Almonds are high in plant compounds called polyphenols (like tannins, proanthocyanidins and flavonoids). These have antioxidant and anti-inflammatory properties. Just keep in mind that most of these polyphenols are inside the skin of almonds. You’ll have to eat the entire almond, skin and all, to get the biggest antioxidant boost.
Eating almonds regularly could help improve your overall diet quality. One study measured this by assigning a Healthy Eating Index score to participants’ diets. Researchers noticed an improvement in this score for both groups (children and parents) with daily almond intake.
Adding in a few servings of almonds per week can help you meet your needs of important nutrients like fiber, protein, magnesium, manganese, vitamin E, copper, and more.
Of course, rather than focusing on just one food, it’s best to focus on the quality of your overall diet.

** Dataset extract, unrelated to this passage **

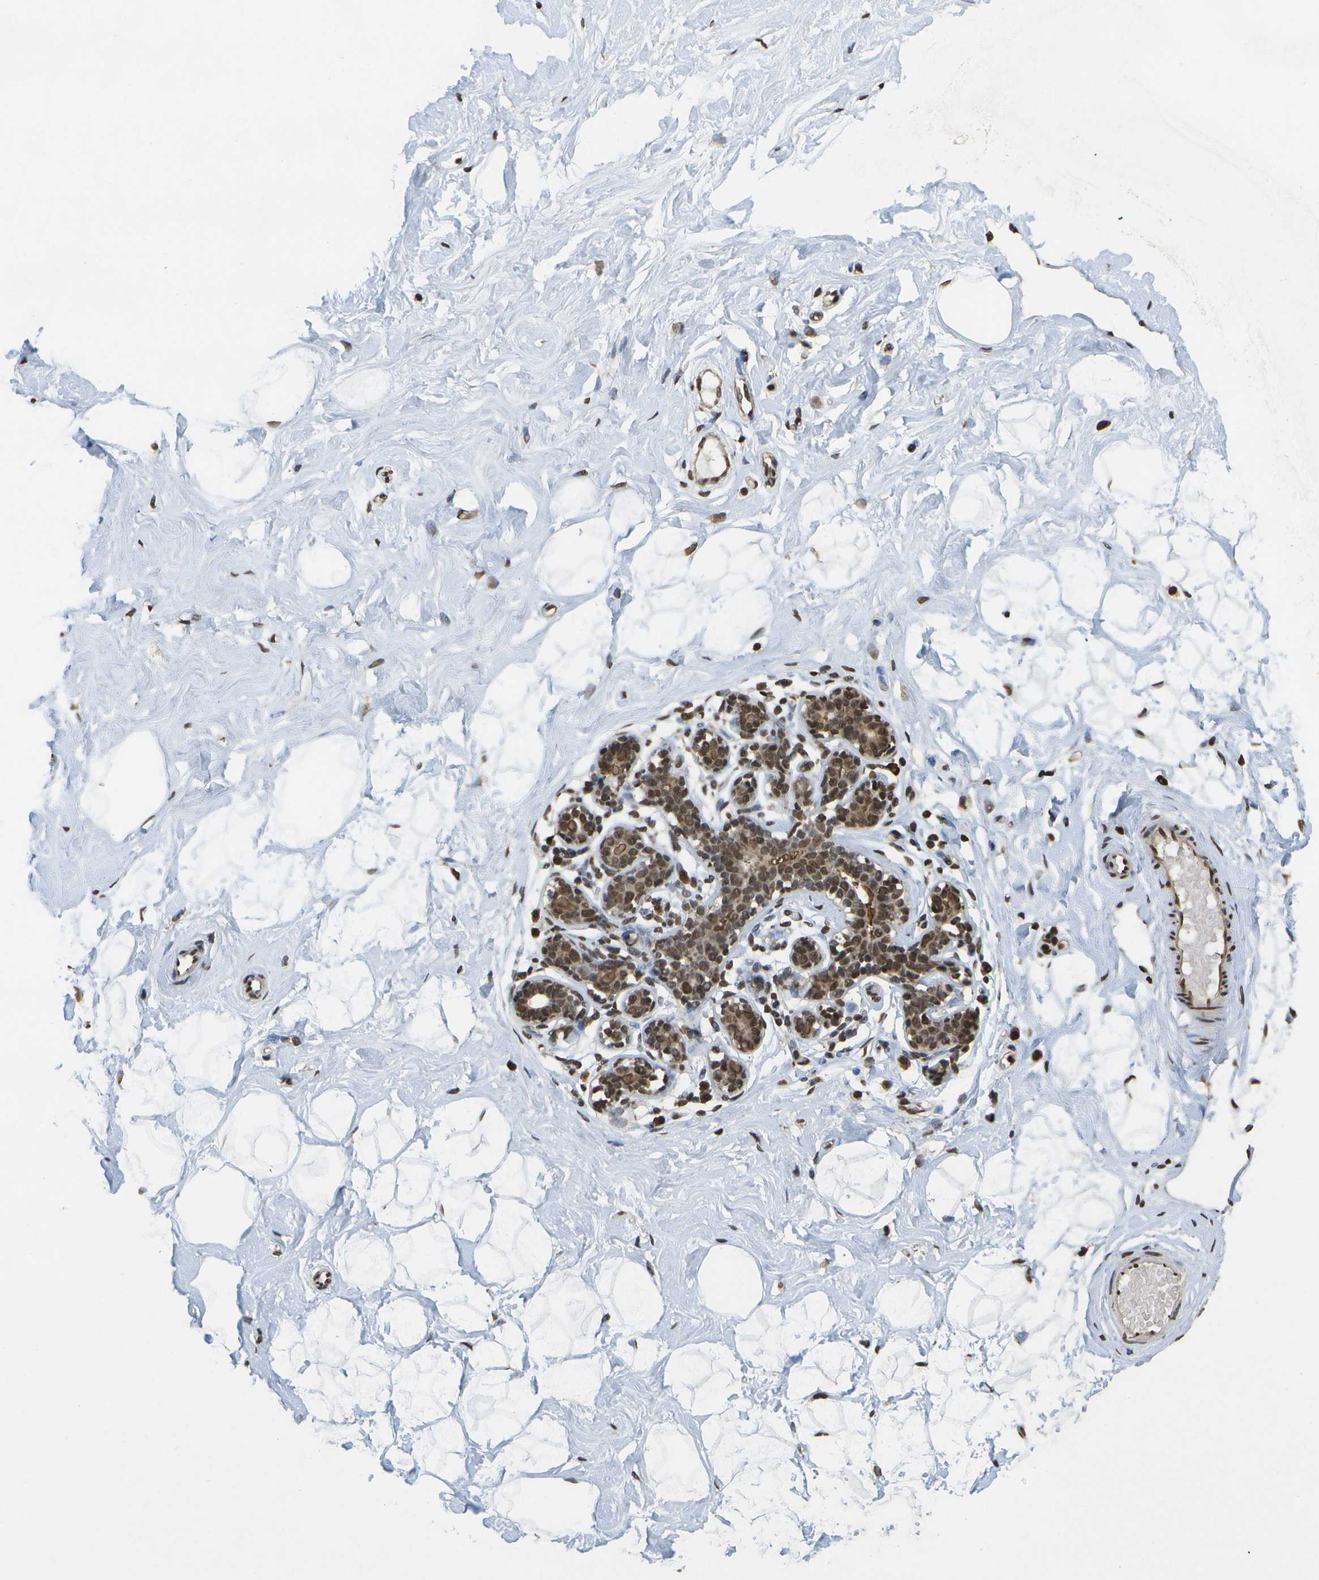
{"staining": {"intensity": "moderate", "quantity": ">75%", "location": "nuclear"}, "tissue": "breast", "cell_type": "Adipocytes", "image_type": "normal", "snomed": [{"axis": "morphology", "description": "Normal tissue, NOS"}, {"axis": "topography", "description": "Breast"}], "caption": "Immunohistochemistry (IHC) (DAB) staining of benign human breast demonstrates moderate nuclear protein staining in approximately >75% of adipocytes. Nuclei are stained in blue.", "gene": "SPEN", "patient": {"sex": "female", "age": 23}}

But making an effort to choose healthy foods, like almonds, on a daily basis can help you build habits that benefit your overall health.
The best part about almonds is that they have a mild, nutty taste that goes with just about anything.
Here are a few ways to enjoy almonds:
- Spread some almond butter between apple rounds for a delish snack.
- Create a homemade trail mix with almonds, raisins, goji berries, unsweetened coconut, and dark chocolate chips.
- Use almond flour to bake lower carb, higher fiber breads, muffins, and cakes.
- Add almond butter to oatmeal, chia pudding, and smoothies.
- Pair a handful of roasted almonds with a piece of fruit for a quick, yet filling snack.
- Use crushed almonds to bread chicken and fish.
- Stuff dates with almond butter for a sweet, nutrient-dense treat.
There’s so much to love about almonds. They’re a great source of nutrients like healthy fats, fiber, plant-based protein, vitamins, and minerals.
Plus they may benefit heart health and make meals and snacks more satisfying. There’s plenty of ways to eat more almonds, including almond butter and homemade trail mix.